Two School Levies Rejected By Voters In Special Election

[CarmenKarin / Shutterstock]

Voters in two northern Ohio school districts rejected school levies in their Aug. 6 special elections.

More than 78 percent of those who voted Tuesday in the Willoughby-Eastlake City School District opposed a levy that would have raised more than $8 million to cover state-level cuts that have put the district in the red. The measure failed with only 1,925 votes in favor of the levy and 6,988 against. 

Of the more than 44,000 registered voters, less than 9,000 cast a ballot in the special election. 
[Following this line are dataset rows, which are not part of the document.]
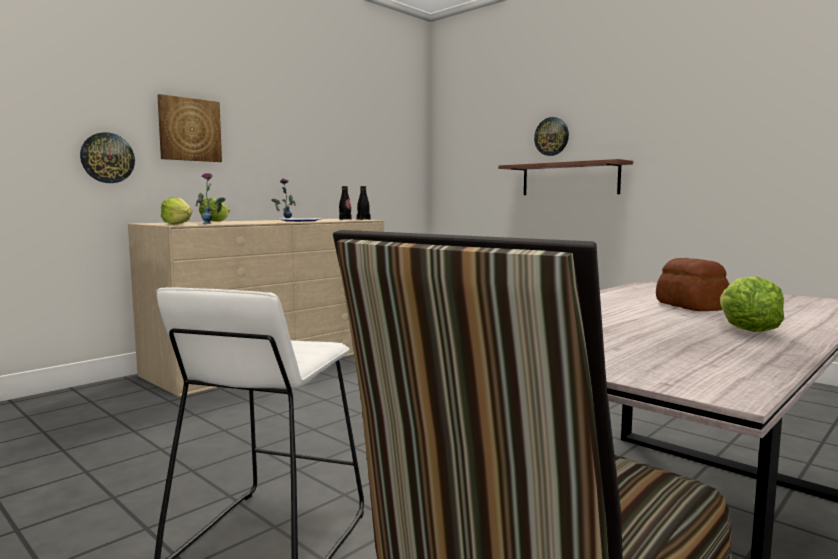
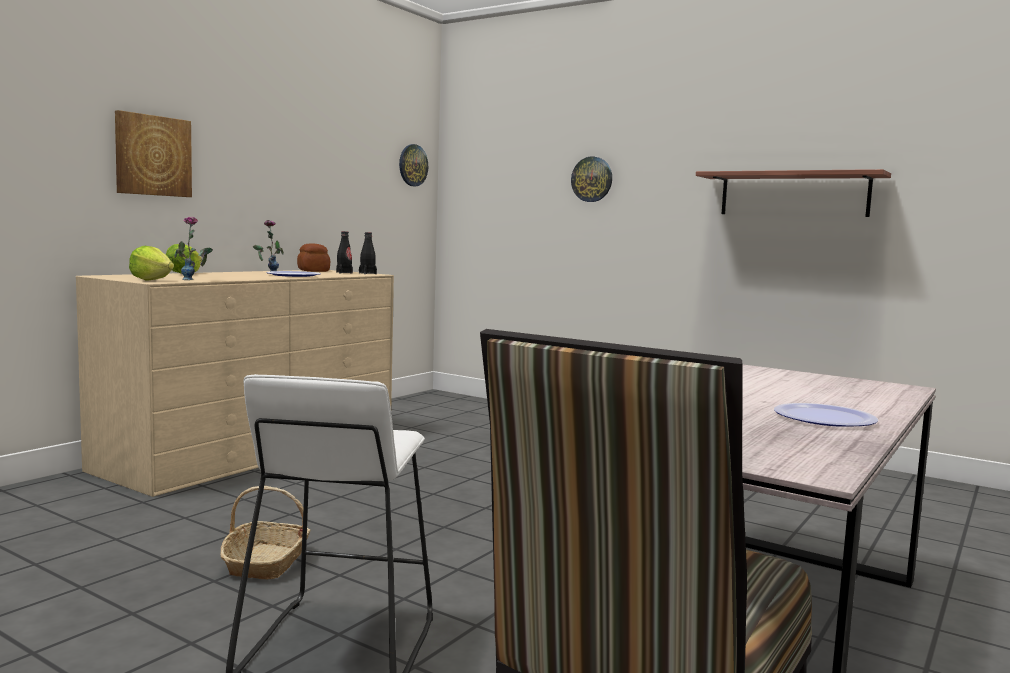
camera: 10 degrees left, 0 degrees up
(107, 158) = (51, 191): wall clock -> wall clock (412, 165)
(241, 455) = (266, 562): none -> basket
(569, 179) = (612, 231): shelf -> shelf (793, 194)
(691, 306) = (768, 392): bread -> bread (313, 271)
(746, 330) = (824, 418): lettuce -> plate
Superintendent Steve Thompson expressed his disappointment in a written statement, saying “it is just not possible for the district to maintain our current level of programming without replacing that revenue source.”

The district plans to put the levy on the ballot again in November, Thompson says.

An emergency levy to generate $1.5 million for the Benton-Carroll-Salem Local School District also failed — by just 55 votes.

That district was hit hard when the Department of Taxation devalued the Davis-Besse Nuclear Power Plant in 2017, cutting school tax reciepts in half.

Benton-Carroll-Salem officials said the new law that bails out the FirstEnergy nuclear power plant also stopped the district from losing even more funding, but without the levy, more cuts may come after all.